"Negocios
de Familia"
La empresa
"Martínez e Hijos" no era precisamente un emporio multinacional, pero
su tamaño no le impedía estar dirigida con mano de hierro, concretamente por
Don Serafín Martínez. El hombre era famoso por dos cosas: su aversión a gastar
un céntimo más de lo absolutamente necesario y su habilidad para retorcer
contratos laborales como si fueran chicles, hasta que no quedaba ni una gota de
derechos.
El despacho de Don
Serafín estaba decorado con una alfombra que parecía haber sobrevivido a la
Guerra Civil, y un cuadro de su padre, el fundador de la empresa, con la frase
“El ahorro es la clave del éxito” grabada en letras doradas. Cada mañana,
Serafín se sentaba detrás de su escritorio como si estuviera vigilando una
fortaleza medieval, listo para proteger el tesoro familiar de cualquier intento
de "despilfarro”. Por mínimo que fuera, era considerado un ataque directo
a la supervivencia de la empresa.
La plantilla de la
empresa no podía presumir de grandes lujos, ni siquiera de mediano bienestar.

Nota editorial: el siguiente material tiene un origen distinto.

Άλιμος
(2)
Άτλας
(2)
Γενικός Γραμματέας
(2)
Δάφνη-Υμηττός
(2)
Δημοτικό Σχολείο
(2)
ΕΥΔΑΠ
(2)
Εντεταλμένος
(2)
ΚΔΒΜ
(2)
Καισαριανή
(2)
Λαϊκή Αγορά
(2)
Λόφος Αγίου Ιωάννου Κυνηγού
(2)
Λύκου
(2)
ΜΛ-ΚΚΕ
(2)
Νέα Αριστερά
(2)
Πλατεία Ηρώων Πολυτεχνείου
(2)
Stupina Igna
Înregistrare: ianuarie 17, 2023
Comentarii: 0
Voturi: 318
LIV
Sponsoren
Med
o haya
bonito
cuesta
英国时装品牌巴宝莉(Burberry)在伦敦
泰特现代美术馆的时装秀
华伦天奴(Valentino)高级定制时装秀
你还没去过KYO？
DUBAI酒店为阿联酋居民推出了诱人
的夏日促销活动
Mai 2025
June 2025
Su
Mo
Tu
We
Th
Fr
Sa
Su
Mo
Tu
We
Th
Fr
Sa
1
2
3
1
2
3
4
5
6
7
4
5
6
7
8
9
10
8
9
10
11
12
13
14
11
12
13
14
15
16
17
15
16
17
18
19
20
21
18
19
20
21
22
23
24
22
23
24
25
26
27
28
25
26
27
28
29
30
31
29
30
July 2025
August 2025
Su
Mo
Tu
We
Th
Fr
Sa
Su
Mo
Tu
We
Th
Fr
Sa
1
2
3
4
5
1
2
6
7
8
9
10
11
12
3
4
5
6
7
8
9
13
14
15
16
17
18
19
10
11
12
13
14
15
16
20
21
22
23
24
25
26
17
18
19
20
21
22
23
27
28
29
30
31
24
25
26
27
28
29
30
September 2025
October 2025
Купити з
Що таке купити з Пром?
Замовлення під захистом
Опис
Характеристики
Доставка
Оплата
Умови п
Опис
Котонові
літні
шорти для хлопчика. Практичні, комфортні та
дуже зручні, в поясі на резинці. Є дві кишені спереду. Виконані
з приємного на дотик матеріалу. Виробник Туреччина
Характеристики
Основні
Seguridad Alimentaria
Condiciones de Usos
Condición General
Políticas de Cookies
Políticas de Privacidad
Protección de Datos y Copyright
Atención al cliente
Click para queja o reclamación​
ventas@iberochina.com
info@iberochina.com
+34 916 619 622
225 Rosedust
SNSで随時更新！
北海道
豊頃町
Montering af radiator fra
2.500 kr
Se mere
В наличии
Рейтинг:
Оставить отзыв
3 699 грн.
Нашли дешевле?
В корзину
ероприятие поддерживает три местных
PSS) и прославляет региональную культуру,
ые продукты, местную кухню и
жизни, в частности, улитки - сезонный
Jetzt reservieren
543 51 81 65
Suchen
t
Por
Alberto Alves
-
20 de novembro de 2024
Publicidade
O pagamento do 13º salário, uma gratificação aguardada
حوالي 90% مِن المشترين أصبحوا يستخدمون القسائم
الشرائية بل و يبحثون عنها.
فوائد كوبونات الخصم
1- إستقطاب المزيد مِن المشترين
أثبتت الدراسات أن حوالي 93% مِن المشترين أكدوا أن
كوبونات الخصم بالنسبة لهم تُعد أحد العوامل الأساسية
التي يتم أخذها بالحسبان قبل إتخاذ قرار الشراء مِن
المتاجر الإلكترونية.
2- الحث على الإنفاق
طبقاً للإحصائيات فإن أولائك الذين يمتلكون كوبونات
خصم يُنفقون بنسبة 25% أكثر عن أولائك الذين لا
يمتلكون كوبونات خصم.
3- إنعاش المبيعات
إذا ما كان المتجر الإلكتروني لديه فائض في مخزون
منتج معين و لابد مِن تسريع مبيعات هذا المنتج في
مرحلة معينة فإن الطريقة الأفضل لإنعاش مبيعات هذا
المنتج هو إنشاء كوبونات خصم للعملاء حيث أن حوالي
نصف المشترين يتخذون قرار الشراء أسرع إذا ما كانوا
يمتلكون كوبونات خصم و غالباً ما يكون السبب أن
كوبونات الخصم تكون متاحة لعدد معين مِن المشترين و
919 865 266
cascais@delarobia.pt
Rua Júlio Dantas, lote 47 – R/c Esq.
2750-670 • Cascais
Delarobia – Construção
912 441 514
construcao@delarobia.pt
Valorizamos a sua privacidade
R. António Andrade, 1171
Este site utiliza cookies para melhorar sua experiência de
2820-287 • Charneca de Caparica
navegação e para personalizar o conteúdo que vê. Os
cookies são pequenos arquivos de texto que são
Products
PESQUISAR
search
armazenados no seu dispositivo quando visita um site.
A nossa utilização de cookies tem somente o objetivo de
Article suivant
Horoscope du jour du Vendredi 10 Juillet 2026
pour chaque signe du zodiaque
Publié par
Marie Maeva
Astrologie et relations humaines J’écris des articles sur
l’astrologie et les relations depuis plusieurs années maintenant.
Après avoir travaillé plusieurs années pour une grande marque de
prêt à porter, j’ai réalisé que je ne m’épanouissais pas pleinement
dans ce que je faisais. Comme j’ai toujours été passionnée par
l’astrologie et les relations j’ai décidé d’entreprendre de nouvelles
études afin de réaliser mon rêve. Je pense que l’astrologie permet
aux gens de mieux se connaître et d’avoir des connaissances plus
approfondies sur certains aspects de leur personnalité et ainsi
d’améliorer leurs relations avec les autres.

Sus sueldos eran como los bocadillos de jamón que repartía el propio Serafín en
Navidad: mucho pan y apenas una lámina de embutido. Pero eso sí, “somos como
una gran familia”, decía el jefe con una sonrisa paternalista, mientras
apretaba el nudo de su corbata más fuerte de lo que apretaba el salario de sus
empleados.
Luego estaba
Pepito, el hijo de Don Serafín, que trabajaba —es un decir— en la empresa. Su
currículum no incluía mucho más que una lista de marcas de coches, desde el
Audi hasta el Ferrari que soñaba con tener cuando, según él, la empresa
despegara “en serio”. Aunque para todos era evidente que, si algún día
despegaba, lo haría sin él, ya que Pepito pasaba más tiempo configurando su
perfil en redes sociales automovilísticas que en la oficina, donde su puesto
seguía siendo más decorativo que funcional.
—Papá, el nuevo
coche eléctrico que ha salido tiene un modo autónomo increíble, ¿por qué no
invertimos en uno para la empresa? —decía Pepito,
— ¿Invertir en
uno? Primero invierte tú en aprender a usar el Excel, que eso sí que es
autónomo y te hace el trabajo que nunca haces.
Por otro lado,
estaba Maribel, la hija, que acumulaba títulos universitarios con la misma
facilidad con la que otras personas coleccionaban imanes de nevera. Solo que
sus diplomas, por algún extraño motivo, siempre venían de universidades cuyas
sedes estaban en lugares como las Islas Caimán o países de dudosa existencia. A
pesar de su impresionante colección de títulos, Maribel no tenía ni la idea más
remota de cómo encender la cafetera de la oficina, mucho menos de gestionar el
negocio, aunque sus títulos digan lo contrario.
—Papá, según mi
máster en Gestión de Recursos Globales y Estrategias Digitales para la
Disrupción Económica, deberíamos externalizar la logística a un proveedor 3PL
con una base de datos descentralizada en la nube —decía con aire de erudita
— ¿Qué me estás
contando? Si aquí ni la nube del tiempo funciona bien —contestaba Serafín,
moviendo la cabeza. Él prefería seguir gestionando el inventario con su vieja
libreta de espiral, en la que anotaba todo con un bolígrafo Bic mordido y lleno
de tinta acumulada en la punta.
Los trabajadores,
los pobres, llevaban años sobreviviendo en "Martínez e Hijos". Para
ellos, trabajar allí era una mezcla entre entrenamiento para los juegos del
hambre y un curso intensivo de paciencia. Juan, el operario más veterano,
juraba que el último aumento de sueldo que vio fue durante la peseta. Lola, la
secretaria, había aprendido a hacer café, atender llamadas, resolver problemas
informáticos y dar clases de yoga a la plantilla en los ratos libres, para que
pudieran estirarse un poco y soportar.
Y luego estaba la
alegría de la empresa: el aire acondicionado. “El aire es para cuando se
superen los 40 grados, no antes”, decretaba Don Serafín, mientras los empleados
veían sus camisas empapadas y sus sueños se evaporaban al ritmo del termómetro.
El día que Lola sugirió instalar ventiladores de pie, Serafín le respondió con
una de sus frases célebres
— ¿Ventiladores?
Aquí lo único que tiene que girar son las ideas, no las aspas.
Al final, en
"Martínez e Hijos", el único que se movía era el reloj, marcando el
final de otra jornada más de miserias y coches eléctricos imposibles. Pero eso
sí, siempre con una sonrisa (forzada, claro). Porque si algo había aprendido la
plantilla, era que en una gran familia… siempre se puede estar peor, pero al
menos el café es gratis, aunque eso signifique que se sirve frío.